About Me

Ithaca, New York
MWF, now officially 42, loves long walks on the beach and laughing with friends ... oh, wait. By day, I'm a mid-level university administrator reluctant to be more specific on a public forum. Nights and weekends, though, I'm a homebody with strong nerdist leanings. I'm never happier than when I'm chatting around the fire, playing board games, cooking up some pasta, and/or road-tripping with my family and friends. I studied psychology and then labor economics in school, and I work in higher education. From time to time I get smug, obsessive, or just plain boring about some combination of these topics, especially when inequality, parenting, or consumer culture are involved. You have been warned.

Monday, July 20, 2009

#63 - The End of Nature

During less ungodly hours, I finished The End of Nature, by Bill McKibben (Random House Trade Paperbacks, 2006). The deceptively short book (186 pages) is apparently somewhat of a classic in environmental literature; it was originally published in 1989 and was one of the first books to discuss global warming in a manner laypeople could both understand and care about. Little has changed with this republication except for the author's introduction.

I need a new approach to reading non-fiction. It's not that I don't want to read it -- if I didn't, I'd stop checking the books out -- but I need to stop trying to read it the same way I do a juicy novel, where you just sit down and turn pages without any conscious effort. Reading non-fiction, especially on a subject I don't yet know much about, is much more deliberate, at least for me. It's horribly dorky, but I find myself taking mental notes as if I were doing the reading for a college class. This must say something about my learning style, though I'm not sure exactly what it is.

Anyway, this was an interesting and fairly readable book -- a bit unsettling and/or depressing, but given the subject matter, that's probably to be expected. In some ways, the book seems oddly quaint, and not in a good way; McKibben cites 1988's dramatic heat wave and Hurricane Gilbert as an example of the bigger, more devastating weather extremes we might expect; and I couldn't help but think that in our contemporary, post-Andrew, -Katrina, and -Wilma world, we've all but forgotten about the "good old days" when Gilbert was a big bad wolf. It also predates most of the first Bush administration, let alone those that followed it, which have changed the terms of the debate a bit. In short, McKibben's argument is that nature -- that is, as a force independent of and uncontrolled by/ unaffected by human beings -- is already ending, and global warming isn't a maybe, someday, eventually problem, but one we need to deal with Right.
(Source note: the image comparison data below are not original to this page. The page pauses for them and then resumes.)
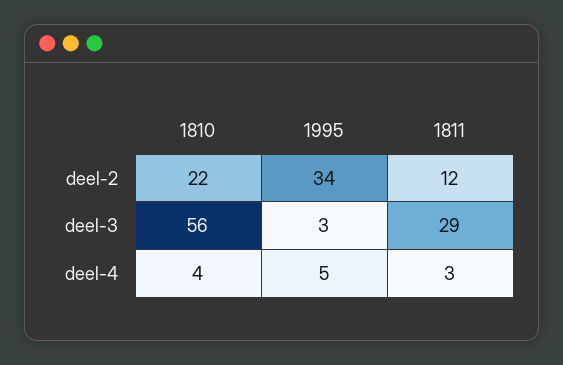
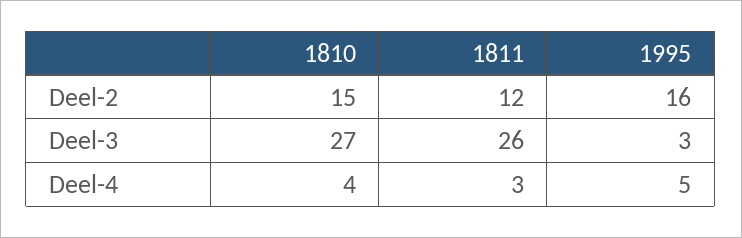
1810, deel-2: 22 -> 15
1995, deel-2: 34 -> 16
1810, deel-3: 56 -> 27
1811, deel-3: 29 -> 26

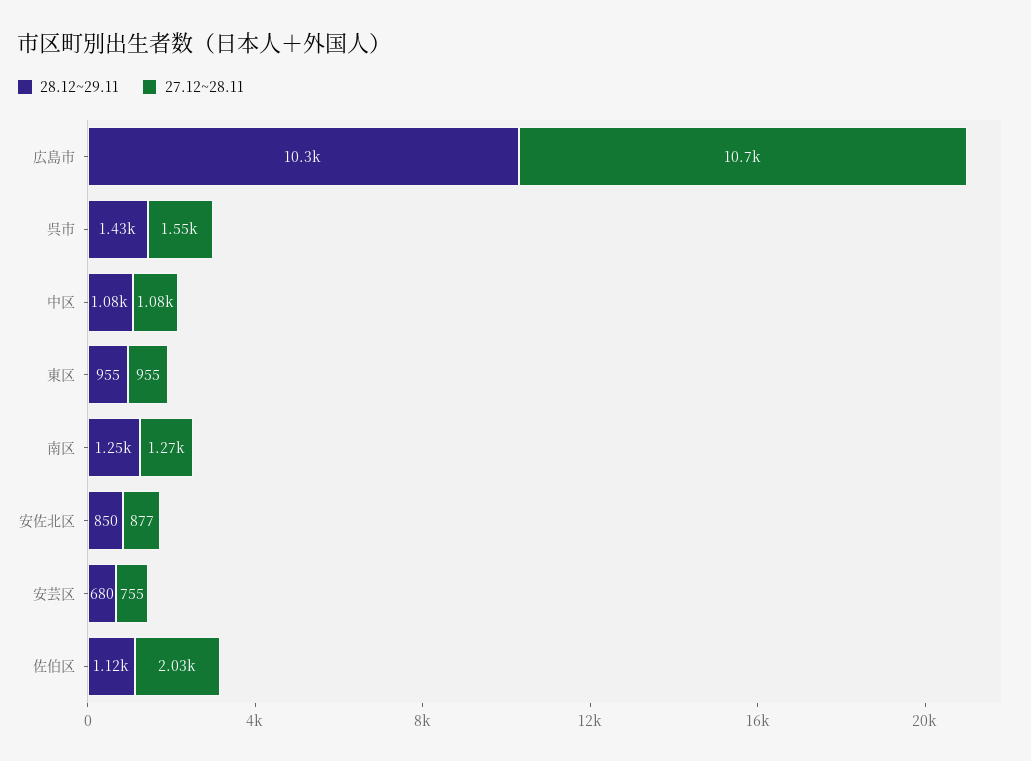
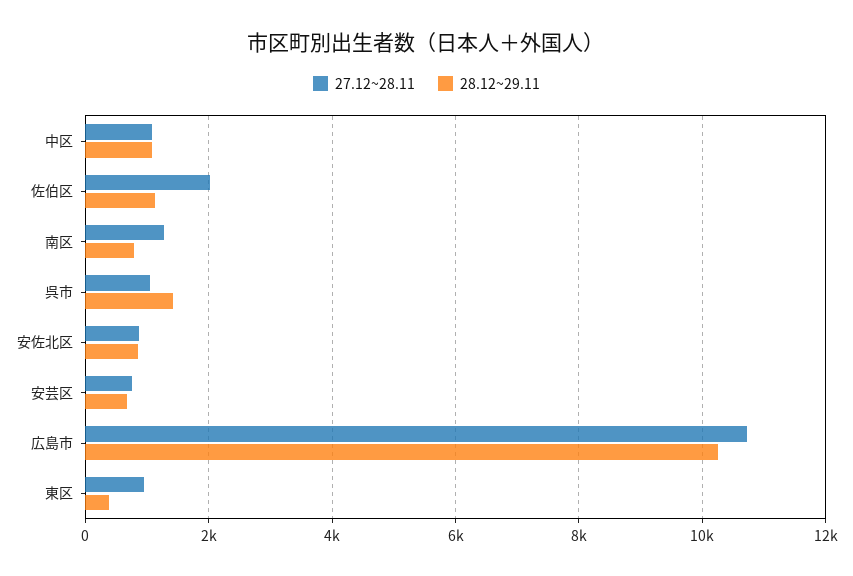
27.12~28.11, 呉市: 1550 -> 1000
28.12~29.11, 東区: 955 -> 400
28.12~29.11, 南区: 1250 -> 800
Now. (See how well we've responded in the last 20 years?) The book is divided into two sections; the first, titled "The Present" provides a short history of humanity's (in particular, the United States') concept of "nature," and describes the current (as of 1989) state of our natural environment. The second, "The Near Future," tells us why we should care, and what we can do about it. Specifically, he offers two options: one, which he calls "The Defiant Reflex," involves finding new, man-made, technological solutions to save the earth (which, he argues, might stabilize the temperature, but would still mean the end of nature as we now know it); and a second, "A Path of More Resistance," which calls for a new relationship between humans and nature, one in which human beings aren't of utmost importance, but respect and preserve nature for its own sake -- rather than as something that exists just for us to enjoy on weekends and vacations.

I had visions of writing a thorough review, complete with summary -- but I'm behind again and the book's already gone back to the libe, so this will have to do. Again, it's short, very accessible, and (especially together with Storm World) a good introduction to environmental literature in general and global warming in particular. (In fact, I've already added McKibben's Deep Ecology to my list -- admittedly, not a very exclusive club -- and am even more convinced that I need to go back even further and read Rachel Carson's Silent Spring to see where it all began.) Read it if the topic interests you even a little bit, and you're up for something sobering; if you want a bit more info or convincing, check out this review first.